Thoughts about tomato planting

Filed under: Transplants,Vegetables — bob @ 9:00 am

I’m sure someone somewhere has done a survey on what is the most popular vegetable grown in home gardens. My guess is that it would be tomatoes.

In virtually every vegetable garden I’ve been in and on every deck or patio with a planter, I’ve seen tomato plants.

Since we are past the average frost-free date in southeastern Michigan, it’s now safe to plant tomatoes outside without any frost protection. That’s not to say that a frost won’t happen this spring, but it is very unlikely. So now is the time to get those tomatoes planted.

Beginning gardeners should keep in mind that although tomato seeds are available, tomatoes are grown in the garden using young seedlings called transplants — plants that were raised to plantable size in a greenhouse or under grow lights. Tomato seeds sown directly into the garden at this point may not have enough time to produce tomatoes before the growing season ends.

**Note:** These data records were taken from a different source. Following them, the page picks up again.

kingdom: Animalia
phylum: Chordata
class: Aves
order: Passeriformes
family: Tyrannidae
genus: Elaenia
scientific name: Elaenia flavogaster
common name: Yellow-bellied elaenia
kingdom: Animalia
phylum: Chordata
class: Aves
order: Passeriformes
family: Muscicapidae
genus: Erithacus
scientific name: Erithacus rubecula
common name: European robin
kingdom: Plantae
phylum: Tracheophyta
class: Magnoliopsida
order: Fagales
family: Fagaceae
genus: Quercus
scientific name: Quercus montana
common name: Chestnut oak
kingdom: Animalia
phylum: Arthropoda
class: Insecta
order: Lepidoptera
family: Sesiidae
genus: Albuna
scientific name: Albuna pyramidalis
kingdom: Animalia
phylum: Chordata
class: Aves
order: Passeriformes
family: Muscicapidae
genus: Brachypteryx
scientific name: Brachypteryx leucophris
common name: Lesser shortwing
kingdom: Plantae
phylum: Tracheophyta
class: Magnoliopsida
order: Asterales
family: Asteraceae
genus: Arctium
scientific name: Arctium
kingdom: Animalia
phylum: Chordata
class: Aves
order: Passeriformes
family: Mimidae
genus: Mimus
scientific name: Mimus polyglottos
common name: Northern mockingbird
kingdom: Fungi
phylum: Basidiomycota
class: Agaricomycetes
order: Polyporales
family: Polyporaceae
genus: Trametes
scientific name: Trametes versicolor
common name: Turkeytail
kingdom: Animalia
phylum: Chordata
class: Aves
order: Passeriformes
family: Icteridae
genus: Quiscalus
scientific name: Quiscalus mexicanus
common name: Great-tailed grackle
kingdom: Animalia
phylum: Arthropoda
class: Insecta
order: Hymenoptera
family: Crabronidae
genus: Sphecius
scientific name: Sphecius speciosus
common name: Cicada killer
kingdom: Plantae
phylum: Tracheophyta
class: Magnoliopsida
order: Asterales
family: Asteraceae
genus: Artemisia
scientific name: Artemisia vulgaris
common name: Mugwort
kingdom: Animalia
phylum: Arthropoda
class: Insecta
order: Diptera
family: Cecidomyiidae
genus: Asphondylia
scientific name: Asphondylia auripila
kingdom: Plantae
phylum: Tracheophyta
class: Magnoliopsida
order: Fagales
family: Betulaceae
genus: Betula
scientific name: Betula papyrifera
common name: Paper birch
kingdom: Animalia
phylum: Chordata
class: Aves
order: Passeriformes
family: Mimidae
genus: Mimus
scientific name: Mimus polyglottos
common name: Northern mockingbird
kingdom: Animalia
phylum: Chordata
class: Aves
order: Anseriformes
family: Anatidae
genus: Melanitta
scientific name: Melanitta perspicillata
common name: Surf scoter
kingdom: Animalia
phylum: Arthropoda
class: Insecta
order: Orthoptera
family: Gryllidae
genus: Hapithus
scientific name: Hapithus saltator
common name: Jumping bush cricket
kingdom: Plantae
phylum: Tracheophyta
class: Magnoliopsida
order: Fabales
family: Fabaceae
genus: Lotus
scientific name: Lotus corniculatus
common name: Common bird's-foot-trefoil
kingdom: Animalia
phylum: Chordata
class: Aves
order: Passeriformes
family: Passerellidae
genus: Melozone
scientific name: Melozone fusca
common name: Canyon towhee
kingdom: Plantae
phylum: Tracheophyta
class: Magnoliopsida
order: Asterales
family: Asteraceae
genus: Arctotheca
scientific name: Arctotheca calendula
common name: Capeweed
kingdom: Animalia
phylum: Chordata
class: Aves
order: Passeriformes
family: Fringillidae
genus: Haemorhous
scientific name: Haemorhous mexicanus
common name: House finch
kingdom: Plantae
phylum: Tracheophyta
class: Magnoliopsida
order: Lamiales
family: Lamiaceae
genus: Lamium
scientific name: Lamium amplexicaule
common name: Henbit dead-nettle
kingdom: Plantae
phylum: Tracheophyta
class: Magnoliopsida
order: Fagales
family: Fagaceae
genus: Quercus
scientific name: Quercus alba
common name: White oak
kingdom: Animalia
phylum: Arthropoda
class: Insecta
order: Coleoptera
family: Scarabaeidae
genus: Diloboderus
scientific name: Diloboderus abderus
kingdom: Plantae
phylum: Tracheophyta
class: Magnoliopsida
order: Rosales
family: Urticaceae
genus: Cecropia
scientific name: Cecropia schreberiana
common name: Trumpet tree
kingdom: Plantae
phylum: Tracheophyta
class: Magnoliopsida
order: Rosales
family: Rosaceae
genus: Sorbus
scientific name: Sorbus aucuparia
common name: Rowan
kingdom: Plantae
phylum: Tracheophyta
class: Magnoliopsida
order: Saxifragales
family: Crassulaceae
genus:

If you are buying transplants, the best ones are those that are short, compact and leafy. This early in the spring most transplants fit that description but later on as they grow older, they will eventually become spindly and leggy. However, even leggy plants are usable, if that’s all that is available.

Over time, through natural selection, tomato plants have developed the ability to grow roots anywhere along their stems. These types of roots are called “adventitious roots”.  Adventitious roots help tomato plants survive during times of stress when their main roots would be damaged, such as during a wet spring when soil becomes water logged or flooded. The adventitious roots in that case would form and replace the damaged roots allowing the plant to continue to grow.

By setting tomato transplants deep into the soil, we can use adventitious roots to our advantage. Roots will quickly form all along the buried part of a tomato stem.

A leggy transplant, instead of sticking up above the soil surface, should be set on an angle into the garden soil so that its stem is covered with soil up to the first set of leaves.

Even well-shaped tomato transplants can be placed in the soil lower than the level they were growing in their pot or flat container.

Tomato plants are tougher than you think. Often plants purchased on-line or from a catalog will be shipped without a pot or even soil, they’re just tied together in a bundle and shipped in a box or envelop. These plants recover nicely if you take them out of their mailing container and transplant them soon after they arrive.

We still have time to plant tomatoes. Memorial Day weekend is traditionally the date when many gardeners plant tomatoes. Depending on the season, many times those later tomatoes end up producing fruit almost as soon as those planted earlier.